The goal of the proposed Phase II STTR research is to develop an imaging system capable of detecting and identifying biomolecules in cells and tissue sections with sub-cellular spatial resolution. The system combines an atomic force microscope (AFM) with mass spectrometry (MS) analysis and utilizes a unique tip-enhanced laser ablation (TELA) method developed in the Phase I portion of the research. The current technology limitation of imaging mass spectrometry is the fact that it is possible to obtain high-resolution images of small molecules and low-resolution images of large molecules, but it is not possible to both at once. The proposed instrument directly addresses this technology limitation. The TELA effect developed under Phase I as an off - line MS method will be developed under Phase II into an on-line instrument that integrates AFM and mass spectrometry imaging for both excellent spatial resolution and biomolecule mass spectrometry.
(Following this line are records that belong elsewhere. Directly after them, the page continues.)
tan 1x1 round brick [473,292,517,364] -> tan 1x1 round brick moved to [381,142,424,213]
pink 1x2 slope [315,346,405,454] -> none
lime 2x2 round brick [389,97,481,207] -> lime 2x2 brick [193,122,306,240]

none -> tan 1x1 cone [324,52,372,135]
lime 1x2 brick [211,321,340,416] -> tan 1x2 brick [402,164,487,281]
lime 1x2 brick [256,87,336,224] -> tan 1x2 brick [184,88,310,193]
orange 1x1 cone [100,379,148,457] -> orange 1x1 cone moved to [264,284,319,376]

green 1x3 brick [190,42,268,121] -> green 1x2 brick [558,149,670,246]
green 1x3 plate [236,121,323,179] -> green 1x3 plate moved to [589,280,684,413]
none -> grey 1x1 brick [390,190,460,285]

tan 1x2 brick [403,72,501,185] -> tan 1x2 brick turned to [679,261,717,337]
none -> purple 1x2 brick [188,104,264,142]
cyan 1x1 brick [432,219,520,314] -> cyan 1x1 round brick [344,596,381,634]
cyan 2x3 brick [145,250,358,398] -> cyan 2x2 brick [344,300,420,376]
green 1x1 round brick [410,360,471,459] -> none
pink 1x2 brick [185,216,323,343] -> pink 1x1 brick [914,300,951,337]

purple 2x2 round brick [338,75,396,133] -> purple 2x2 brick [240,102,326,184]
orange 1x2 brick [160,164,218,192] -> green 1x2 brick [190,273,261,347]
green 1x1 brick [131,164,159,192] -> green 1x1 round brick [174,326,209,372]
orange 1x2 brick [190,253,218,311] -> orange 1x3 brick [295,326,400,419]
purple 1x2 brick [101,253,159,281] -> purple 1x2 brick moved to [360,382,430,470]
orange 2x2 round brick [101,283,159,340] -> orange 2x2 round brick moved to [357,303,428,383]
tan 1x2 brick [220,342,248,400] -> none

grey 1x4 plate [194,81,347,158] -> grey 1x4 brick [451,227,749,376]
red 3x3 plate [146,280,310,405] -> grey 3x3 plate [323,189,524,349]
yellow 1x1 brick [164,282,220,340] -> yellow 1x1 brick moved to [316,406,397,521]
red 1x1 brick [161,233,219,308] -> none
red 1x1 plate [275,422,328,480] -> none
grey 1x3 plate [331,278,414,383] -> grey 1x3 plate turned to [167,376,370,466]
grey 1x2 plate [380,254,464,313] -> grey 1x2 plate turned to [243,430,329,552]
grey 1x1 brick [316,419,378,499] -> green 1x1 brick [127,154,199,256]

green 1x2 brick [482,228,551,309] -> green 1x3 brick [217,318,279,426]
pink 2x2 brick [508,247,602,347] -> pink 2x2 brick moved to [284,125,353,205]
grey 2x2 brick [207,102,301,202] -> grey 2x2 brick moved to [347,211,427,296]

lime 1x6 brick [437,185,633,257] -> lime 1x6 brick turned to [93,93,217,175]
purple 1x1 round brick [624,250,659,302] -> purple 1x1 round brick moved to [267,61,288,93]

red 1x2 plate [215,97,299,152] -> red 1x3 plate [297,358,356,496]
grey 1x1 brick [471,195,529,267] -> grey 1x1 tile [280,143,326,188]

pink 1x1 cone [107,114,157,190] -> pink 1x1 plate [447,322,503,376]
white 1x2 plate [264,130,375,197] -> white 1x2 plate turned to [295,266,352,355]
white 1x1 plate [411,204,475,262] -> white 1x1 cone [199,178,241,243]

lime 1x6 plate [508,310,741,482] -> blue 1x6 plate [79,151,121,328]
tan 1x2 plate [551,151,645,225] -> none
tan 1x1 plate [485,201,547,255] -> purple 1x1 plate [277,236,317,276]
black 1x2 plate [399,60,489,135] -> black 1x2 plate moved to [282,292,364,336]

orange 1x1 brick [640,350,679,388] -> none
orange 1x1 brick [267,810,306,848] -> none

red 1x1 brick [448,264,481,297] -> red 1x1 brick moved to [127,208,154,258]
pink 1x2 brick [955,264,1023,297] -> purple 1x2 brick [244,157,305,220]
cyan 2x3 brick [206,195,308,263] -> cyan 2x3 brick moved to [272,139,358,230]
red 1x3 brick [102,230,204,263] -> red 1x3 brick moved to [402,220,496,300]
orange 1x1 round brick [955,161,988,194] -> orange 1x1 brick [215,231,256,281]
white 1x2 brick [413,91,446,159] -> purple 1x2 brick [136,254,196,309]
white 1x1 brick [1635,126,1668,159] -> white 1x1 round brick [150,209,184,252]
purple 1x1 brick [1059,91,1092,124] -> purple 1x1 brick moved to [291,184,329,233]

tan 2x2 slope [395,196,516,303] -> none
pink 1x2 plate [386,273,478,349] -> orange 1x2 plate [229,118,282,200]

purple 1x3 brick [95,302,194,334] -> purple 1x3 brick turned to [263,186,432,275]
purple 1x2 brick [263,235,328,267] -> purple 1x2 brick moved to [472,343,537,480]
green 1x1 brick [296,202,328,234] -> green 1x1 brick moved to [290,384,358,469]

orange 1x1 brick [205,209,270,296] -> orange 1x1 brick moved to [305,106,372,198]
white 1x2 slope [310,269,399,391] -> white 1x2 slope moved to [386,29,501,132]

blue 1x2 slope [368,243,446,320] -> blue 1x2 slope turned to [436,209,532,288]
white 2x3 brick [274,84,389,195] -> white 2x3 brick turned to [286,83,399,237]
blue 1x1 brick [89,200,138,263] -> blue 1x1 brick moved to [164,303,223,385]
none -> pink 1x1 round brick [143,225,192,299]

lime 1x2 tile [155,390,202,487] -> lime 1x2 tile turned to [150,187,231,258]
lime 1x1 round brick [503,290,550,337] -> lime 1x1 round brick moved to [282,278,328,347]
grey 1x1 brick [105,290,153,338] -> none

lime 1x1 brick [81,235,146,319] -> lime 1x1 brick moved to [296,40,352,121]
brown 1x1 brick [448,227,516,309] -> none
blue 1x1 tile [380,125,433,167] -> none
The aims of the project are divided into 1) further refinement of TELA and development of the on-line TELA-MS interface, 2) integration of TELA and MS imaging, and 3) application to brain imaging. Refinement of the tip - enhanced laser ablation involves a study of the fundamental interaction between the pulsed ablation laser and the atomic force microscope tip. The optimized ablation system will be combined with an ultra-low flow electrospray ionization system in which charged particles from the electrospray source interact with the ablation plume to form biomolecule ions. Integration of the AFM and MS imaging systems will use four imaging modalities: spot-by-spot sampling, area sampling, area imaging, and depth profiling. The result is an AFM capable of both physical and chemical imaging of cells and tissue. The AFM TELA-MS device will be applied to detection of biomolecules in rat brain tissue. Spatial profiling of lipids, peptides, cocaine, and cocaine metabolites will be performed. The AFM TELA-MS system will be constructed by Anasys, based on past product development and manufacturing experience with nanoscale imaging systems such as atomic force microscopy and infrared spectroscopy chemical imaging using tunable pulsed laser sources. Mass spectrometry performance tests will be carried out on in the laboratory of Prof. Kermit Murray at Louisiana State University who is an expert in the development of laser ablation methods for the detection of biomolecules by mass spectrometry.
The goal of this project is to develop an imaging instrument capable of identifying biological molecules on the scale of single cells. This device addresses the technology limitations of current imaging systems that lack either the ability to resolve singl cells or lack the ability to detect large biomolecules. This device is a critical tool for biomedicl research and will assist in the disease research, drug development, and in clinical diagnosis.